[Page images with extracted text]
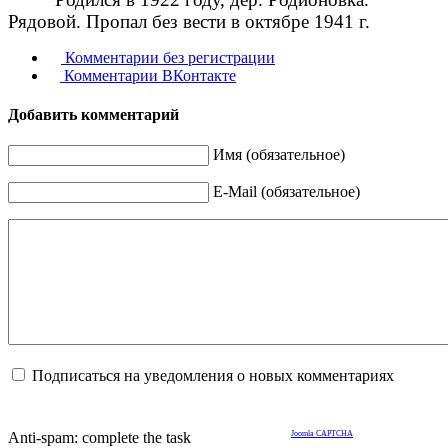
Рядовой. Пропал без вести в октябре 1941 г.
Комментарии без регистрации
Комментарии ВКонтакте
Добавить комментарий
Имя (обязательное)
E-Mail (обязательное)
Подписаться на уведомления о новых комментариях
Anti-spam: complete the task
Joomla CAPTCHA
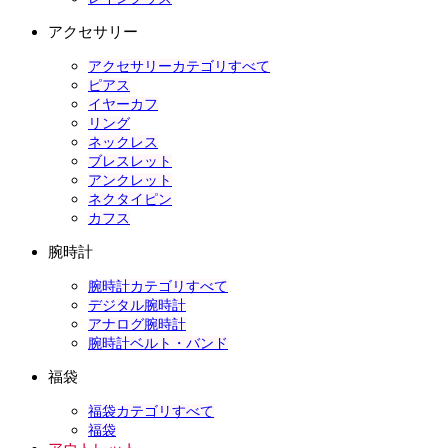
アクセサリー
アクセサリーカテゴリすべて
ピアス
イヤーカフ
リング
ネックレス
ブレスレット
アンクレット
ネクタイピン
カフス
腕時計
腕時計カテゴリすべて
デジタル腕時計
アナログ腕時計
腕時計ベルト・バンド
福袋
福袋カテゴリすべて
福袋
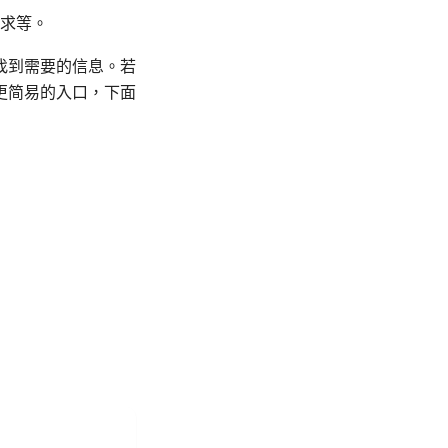
求等。
找到需要的信息。若
更简易的入口，下面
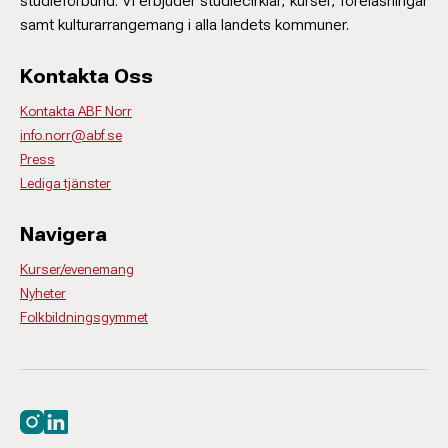
studieförbund. Vi erbjuder studiecirklar, kurser, föreläsningar
samt kulturarrangemang i alla landets kommuner.
Kontakta Oss
Kontakta ABF Norr
info.norr@abf.se
Press
Lediga tjänster
Navigera
Kurser/evenemang
Nyheter
Folkbildningsgymmet
Besök oss på instagram
Besök oss på linkedin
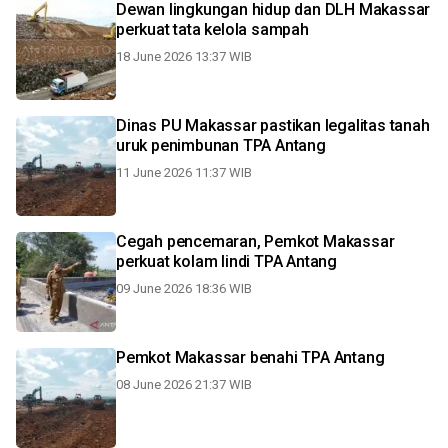
Dewan lingkungan hidup dan DLH Makassar
perkuat tata kelola sampah
18 June 2026 13:37 WIB
Dinas PU Makassar pastikan legalitas tanah
uruk penimbunan TPA Antang
11 June 2026 11:37 WIB
Cegah pencemaran, Pemkot Makassar
perkuat kolam lindi TPA Antang
09 June 2026 18:36 WIB
Pemkot Makassar benahi TPA Antang
08 June 2026 21:37 WIB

## Task statement
Pull every line of text from all the records above and reproduce each one verbatim, leaving the pictures out of your answer.

## Solved exercise
Рядовой. Пропал без вести в октябре 1941 г.
Комментарии без регистрации
Комментарии ВКонтакте
Добавить комментарий
Имя (обязательное)
E-Mail (обязательное)
Подписаться на уведомления о новых комментариях
Anti-spam: complete the task
Joomla CAPTCHA
アクセサリー
アクセサリーカテゴリすべて
ピアス
イヤーカフ
リング
ネックレス
ブレスレット
アンクレット
ネクタイピン
カフス
腕時計
腕時計カテゴリすべて
デジタル腕時計
アナログ腕時計
腕時計ベルト・バンド
福袋
福袋カテゴリすべて
福袋
求等。
找到需要的信息。若
更简易的入口，下面
studieförbund. Vi erbjuder studiecirklar, kurser, föreläsningar
samt kulturarrangemang i alla landets kommuner.
Kontakta Oss
Kontakta ABF Norr
info.norr@abf.se
Press
Lediga tjänster
Navigera
Kurser/evenemang
Nyheter
Folkbildningsgymmet
Besök oss på instagram
Besök oss på linkedin
Dewan lingkungan hidup dan DLH Makassar
perkuat tata kelola sampah
18 June 2026 13:37 WIB
Dinas PU Makassar pastikan legalitas tanah
uruk penimbunan TPA Antang
11 June 2026 11:37 WIB
Cegah pencemaran, Pemkot Makassar
perkuat kolam lindi TPA Antang
09 June 2026 18:36 WIB
Pemkot Makassar benahi TPA Antang
08 June 2026 21:37 WIB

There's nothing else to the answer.